Tout Bleu
Weird vibes
Deuxième album de Tout Bleu, Otium évoque une ambulation sur des chemins croisés entre
électronique et acoustique. Ce nouveau jalon dans le périmètre musical de Simone Aubert
(Massicot, Hyperculte) est une forme de décélération féconde pour la multi-instrumentiste
genevoise. Initié comme un projet solo en 2018, la formation devient une matrice d’exploration
pour les musicien.ne.s rassemblé.e.s sur Otium : Naomi Mabanda au violoncelle (Orchestre
Tout Puissant Marcel Duchamp, Chien Mon Ami) et Luciano Turella à l’alto (Irtum
Branda)croisent les machines et samples de POL, déjà aux manettes sur le premier album
éponyme Tout Bleu. On retrouve les riffs tantôt mélodiques, tantôt abrasifs de Massicot, et les
chants et l’engagement pulsé d’Hyperculte, mais chez Tout Bleu, les instruments acoustiques,
la voix et la guitare électrique, détournés de leur utilisation usuelle, dessinent un paysage
orchestré au lustre presque pop, où les polyrythmies des cordes s’entremêlent sur des beats low
tempo.
En latin, otium suggère le temps libre, détaché de toute contingence, une forme de loisir pur,
au sens non-rentable du terme, qui s’oppose du neg-otium, le commerce. Tout Bleu revendique
ce temps de repli, cette oisiveté productive, fertile et assumée, qui permet au groupe de déployer
sans entrave sa toile hypnotique et pulsatoire, entre transe krautrock et no-wave atmosphérique.

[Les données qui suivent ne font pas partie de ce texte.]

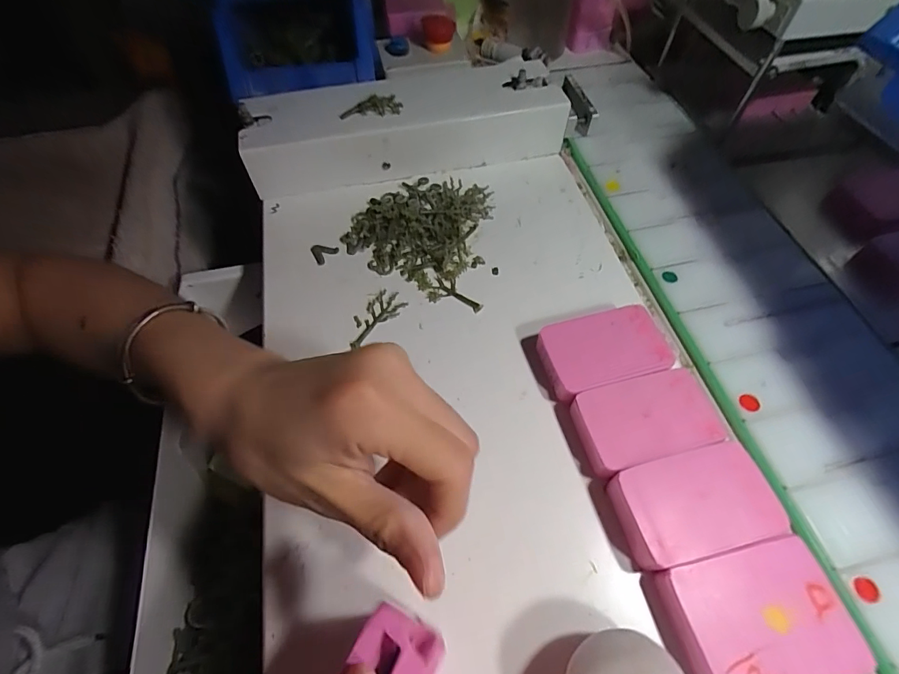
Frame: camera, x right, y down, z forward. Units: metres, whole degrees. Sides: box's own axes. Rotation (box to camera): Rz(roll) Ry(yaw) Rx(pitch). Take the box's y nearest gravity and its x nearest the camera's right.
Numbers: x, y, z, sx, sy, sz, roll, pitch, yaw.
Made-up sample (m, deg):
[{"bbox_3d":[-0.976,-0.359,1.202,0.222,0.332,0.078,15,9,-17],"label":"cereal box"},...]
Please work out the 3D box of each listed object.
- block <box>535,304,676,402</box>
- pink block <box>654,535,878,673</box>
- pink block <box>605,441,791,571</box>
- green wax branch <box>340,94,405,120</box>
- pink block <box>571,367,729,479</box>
[{"bbox_3d":[0.091,0.010,0.267,0.075,0.018,0.046,-15,60,-8],"label":"block"},{"bbox_3d":[0.135,0.125,0.194,0.071,0.016,0.053,-12,60,-6],"label":"pink block"},{"bbox_3d":[0.120,0.083,0.220,0.073,0.017,0.045,-13,60,-7],"label":"pink block"},{"bbox_3d":[-0.060,-0.176,0.339,0.046,0.014,0.013,-6,59,-2],"label":"green wax branch"},{"bbox_3d":[0.106,0.047,0.244,0.074,0.017,0.044,-13,60,-7],"label":"pink block"}]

Sorte de spleen avant-rock, Otium distille en neuf titres une musique sombre, tendue mais douce
et nourrie d’espoir. Les arrangements exhalent les essences chaleureuses ou tranchantes des
cordes, qui portent la voix tantôt fragile tantôt intrépide de Simone Aubert. Les paroles sont
autant d’invocations au ralliement de la conscience collective que des cris exutoires poussés
loin en pleine forêt. Sur Otium, Tout Bleu élabore ses morceaux telle Circé la magicienne
distille et mélange les drogues et poisons. Reflet perçant de notre temps délabré, Otium apparait
alors comme une douleur et son remède à la fois.